--- Input records Enclosed Below ---

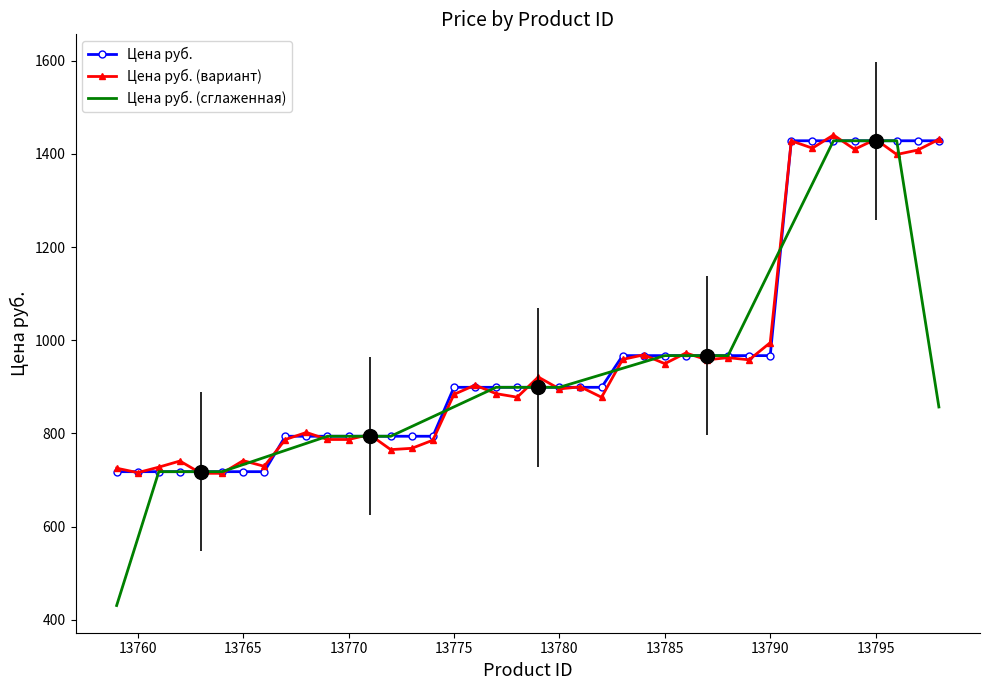

What is the maximum value for Цена руб.?

1428.0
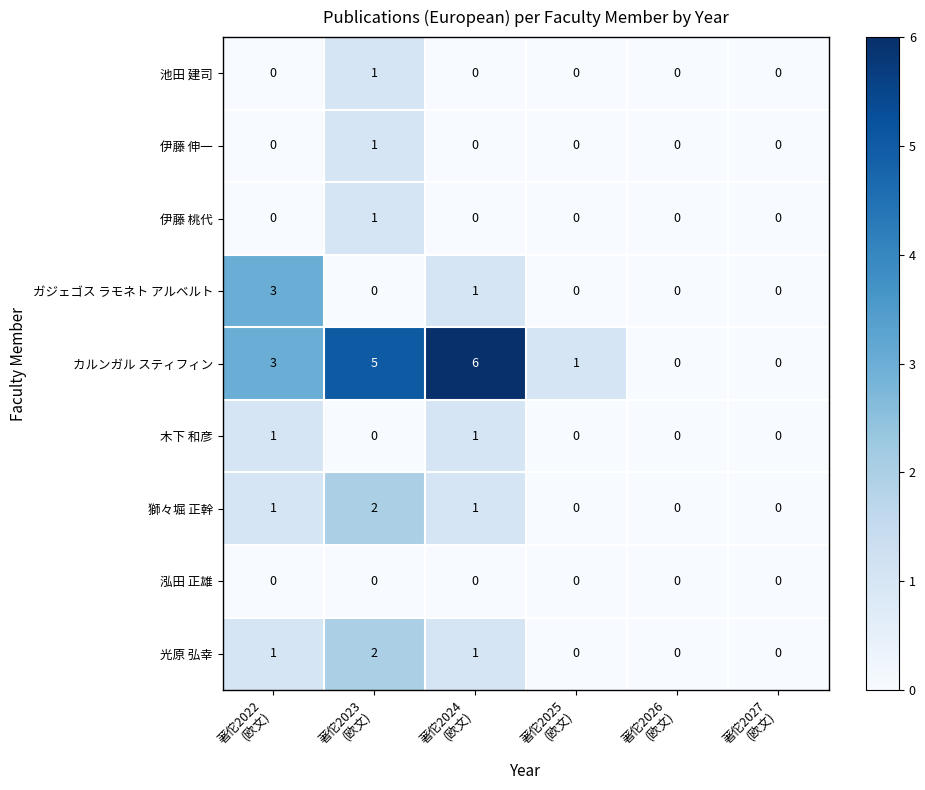

How many positive values does the 池田 建司 series have?

1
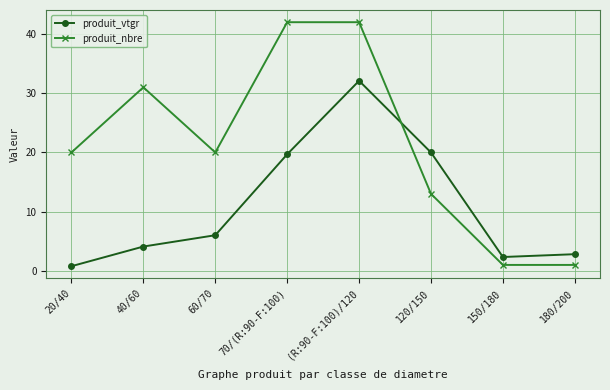

Is this an area chart (filled region under the line)?

No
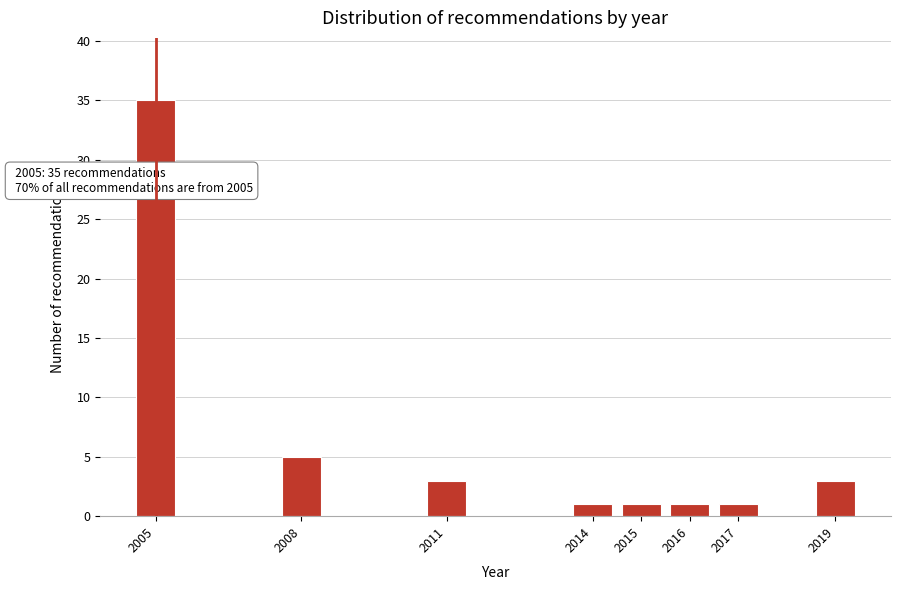

Reading left to right, what are all the values shown in this chart?

2005=35	2008=5	2011=3	2014=1	2015=1	2016=1	2017=1	2019=3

--- End of Enclosed Input records ---

### Problem:
Reproduce all of the data above word for word, leaving out the pictures.

### Exercise result:
What is the maximum value for Цена руб.?

1428.0

How many positive values does the 池田 建司 series have?

1

Is this an area chart (filled region under the line)?

No

Reading left to right, what are all the values shown in this chart?

2005=35	2008=5	2011=3	2014=1	2015=1	2016=1	2017=1	2019=3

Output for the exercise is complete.